→ **УСЛОВИЕ ЗАДАЧИ**
Перепишите отрывок из текста об идоле Перуна между словами «10. Дело в том, что» и «же. С. 41—48.» включительно, переименовав «Аммона-Зевса» в «Зевса-Амона».

→ **ИЗУЧАЕМЫЙ ТЕКСТ**
* * *

7 Не вполне убедительным кажется мне и вывод о заимствованиях в описании внешнего облика идола Перуна (ПВЛ под 980 г.): сам деревянный, голова серебряная, усы золотые. В обоих текстах, приводимых Андрейчевой в параллель (Книге Иеремии и «Александрии», параллель с которой исследовательница считает более значимой10) с летописным описанием совпадает сам факт того, что у языческого бога/его истукана что-то сделано из драгоценных металлов (в одном случае — не указано, что именно, в другом — золотые волосы, грудь, борода и рога)11. М. Ю. Андрейчева прибегает здесь к достаточно сложному рассуждению (отчасти основанному на мысли Л. С. Клейна): литературная параллель использована, но борода заменена на усы, чтобы приблизить идола Перуна к образу древнерусского князя, что является отражением представлений летописца о кульминационном моменте развития язычества — обожествлении правителя, проведении прямой аналогии между Владимиром и Перуном — представлении, в свою очередь, заимствованном из рассуждений Амартола12. Думаю, что это, в общем, правдоподобное построение, всё-таки основано на непрочном фундаменте — неочевидном сходстве между описаниями идолов в «Александрии» и ПВЛ (то есьт сходство есть, но оно, скажем так, проявляется в деталях, в принципе естественных для идола, но при этом не вполне совпадающих в двух случаях).
10. Дело в том, что Александр в древнерусской «Александрии» назван как сыном «Пороуна», так и сыном Аммона-Зевса, что предполагает их возможное тождество — об описании последнего и идет речь (Там же. С. 44).

11. Там же. С. 41—48.

12. Там же. С. 48—50, 154.
8 Наоборот, убедителен и ярок раздел монографии, посвященный литературным источникам рассказа ПВЛ о расправе над идолом Перуна. М. Ю. Андрейчева обнаружила яркие и, по-моему, бесспорные параллели к этому рассказу, а также к окружающему летописному тексту о крещении Руси, в житии Стефана Сурожского (прежде обращалось внимание лишь на параллели на уровне содержания, касающиеся двух чудес Стефана — о Бравлине и об Анне). Исследовательница убедительно показывает, что житие Стефана Сурожского послужило непосредственным источником летописного рассказа, демонстрирует логику древнерусского книжника, осмысленно воспользовавшегося целым рядом пассажей из жития13.
13. Там же. С. 54—67.

* * *

→ **ИСХОДНЫЕ ДАННЫЕ**
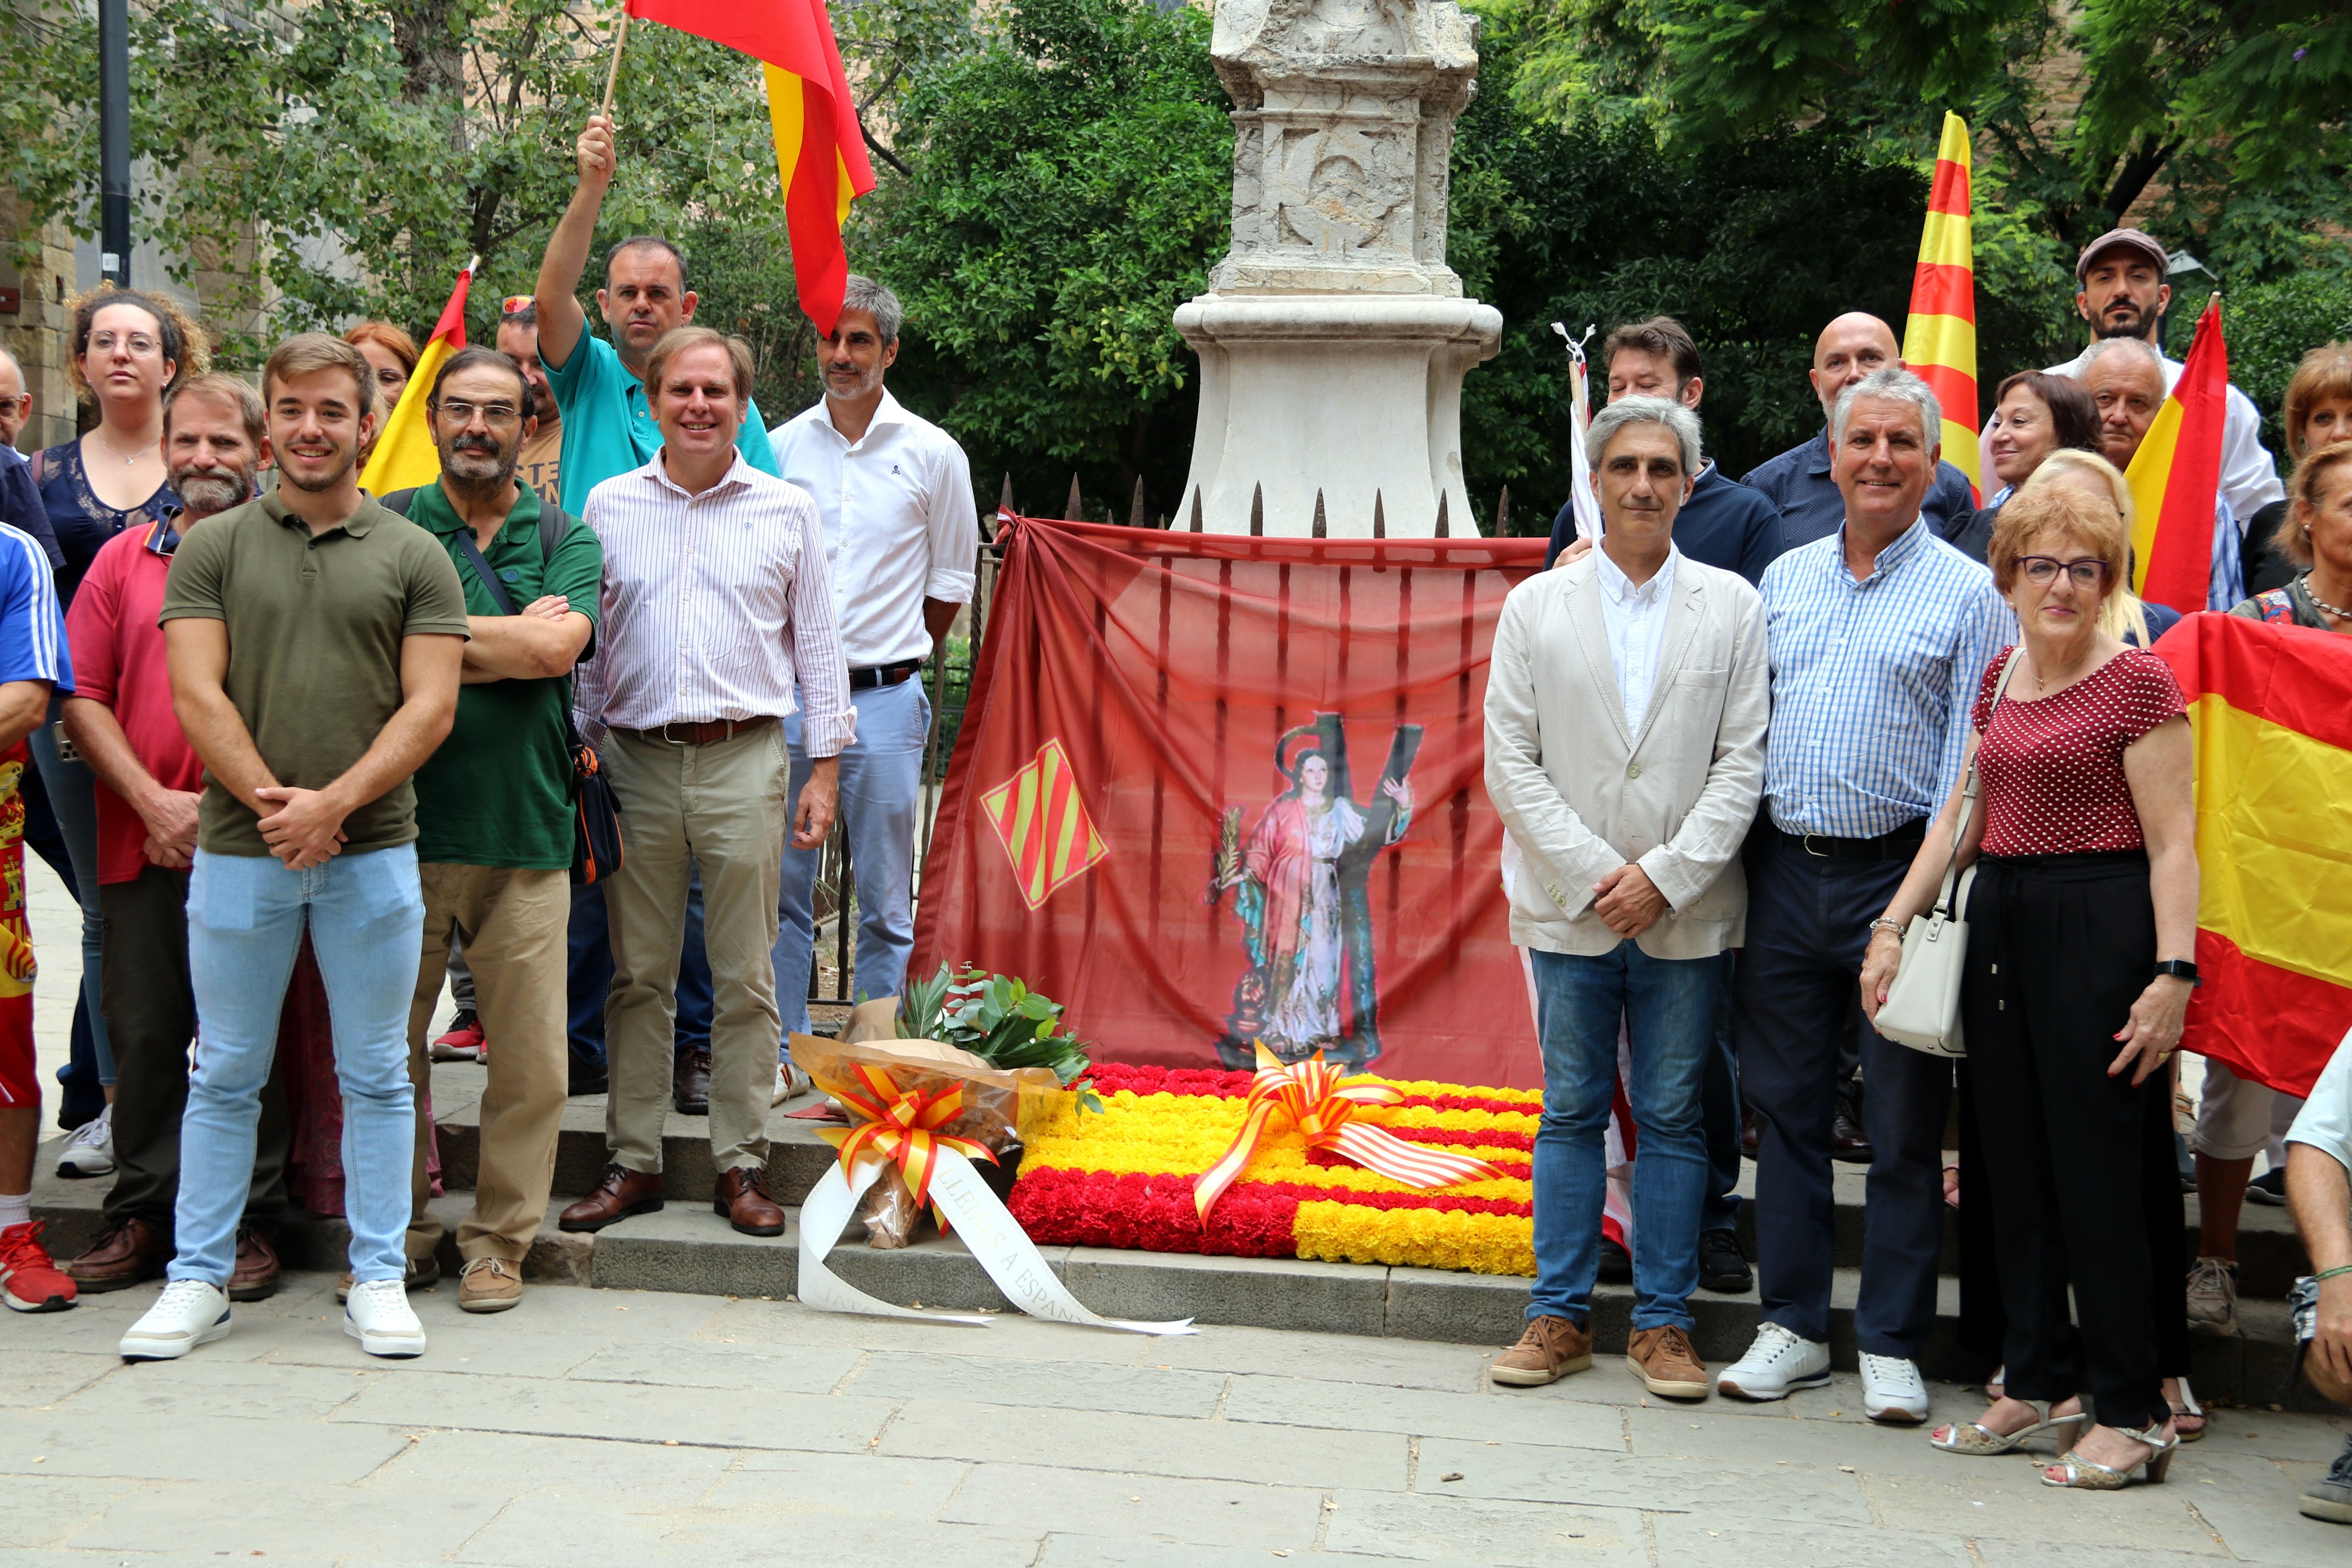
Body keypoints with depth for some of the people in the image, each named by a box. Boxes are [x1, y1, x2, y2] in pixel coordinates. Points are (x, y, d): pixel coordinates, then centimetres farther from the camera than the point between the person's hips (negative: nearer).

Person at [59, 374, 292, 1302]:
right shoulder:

* * *

→ **ОТВЕТ К ЗАДАНИЮ**
10. Дело в том, что Александр в древнерусской «Александрии» назван как сыном «Пороуна», так и сыном Зевса-Амона, что предполагает их возможное тождество — об описании последнего и идет речь (Там же. С. 44).

11. Там же. С. 41—48.